The results of our experiments demonstrated that although there was no statistically significant difference in cell proliferation between the explants that were placed horizontally and vertically, the cells from the vertical explants migrated preferentially in a downward direction. This indicates that gravity could play a role in cell migration on the cornea, which in the normal anatomical position is oriented vertically in the coronal plane. Based on the clinical observations and this study it may be reasonable to assume that this pattern of cell migration reflects the normal physiological pattern of cell migration, with the upper limbus contributing more than the lower limbus. The meeting of the upper and lower sheets would thus form a natural junction at the line between the upper two-thirds and lower one-third of the corneal epithelial sheet. The boundary could be related to the HS line and also to the horizontal line of cornea verticillata (Farbys disease and amiodarone keratopathy), towards which the vortex lines converge.6

Corneal epithelial cells are intricately linked to the sub-basal plexus of corneal nerves and their anterior branches, which terminate within or in between the epithelial cells. In this context it is interesting to note that the orientation of the sub-basal nerve plexus is also predominantly vertical,22 wherein the upper vertical fibres meet with the lower vertically oriented fibres at the junction of the upper two-thirds and lower one-third. This upper–lower distribution of nerves is also obvious in the in-vivo confocal microscopy study of human corneal nerves reported by Patel and McGhee.23 Although they did not comment on this differential distribution, their images are similar to the whole mount histology images shown by Al-Aqaba et al,22 who also commented on the differential distribution.
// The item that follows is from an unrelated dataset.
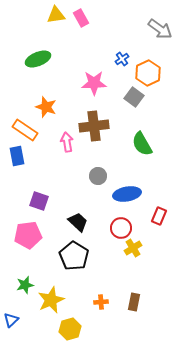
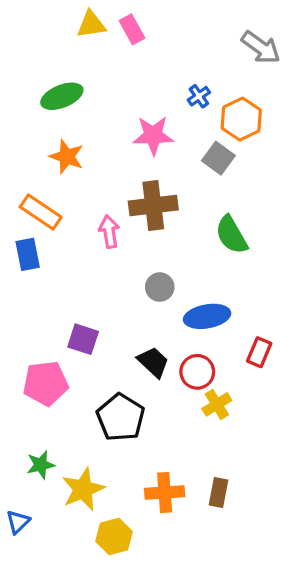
orange star: (46, 107) -> (67, 157), moved
purple square: (39, 201) -> (83, 339), moved
black trapezoid: (78, 222) -> (153, 362), moved
orange cross: (101, 302) -> (165, 493), size x1.6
The effect of gravity on the cell growth has been addressed previously.24–26 Rijken et al26 studied the effect of microgravity (which is a term used to describe weightlessness or zero gravity) on cells. They concluded that microgravity differentially modulates the epithelial growth factor and it also suppresses protein kinase C signalling, which affects the cell growth. Another study has shown that simulated microgravity inhibits wound healing and growth factor responses in the rat.27

Our study provides early laboratory evidence that gravity can favour corneal epithelial cell migration and expansion. Gravitational forces may influence cell migration in vivo, in the physiological maintenance of the corneal epithelial cell sheet and in the recipient eye after limbal stem cell transplantation. This could be of significance in the planning of limbal transplantation, because a superior graft may be more likely to succeed than a gravitationally challenged inferior graft. Moreover, the force of gravity could be used in stimulating ex-vivo stem cell expansion.



  • Competing interests None.

  • Patient consent Obtained.

  • Ethics approval Ethics approval for this study was obtained from the local ethics dommittee no 07/H0403/140.

  • Provenance and peer review Not commissioned; externally peer reviewed.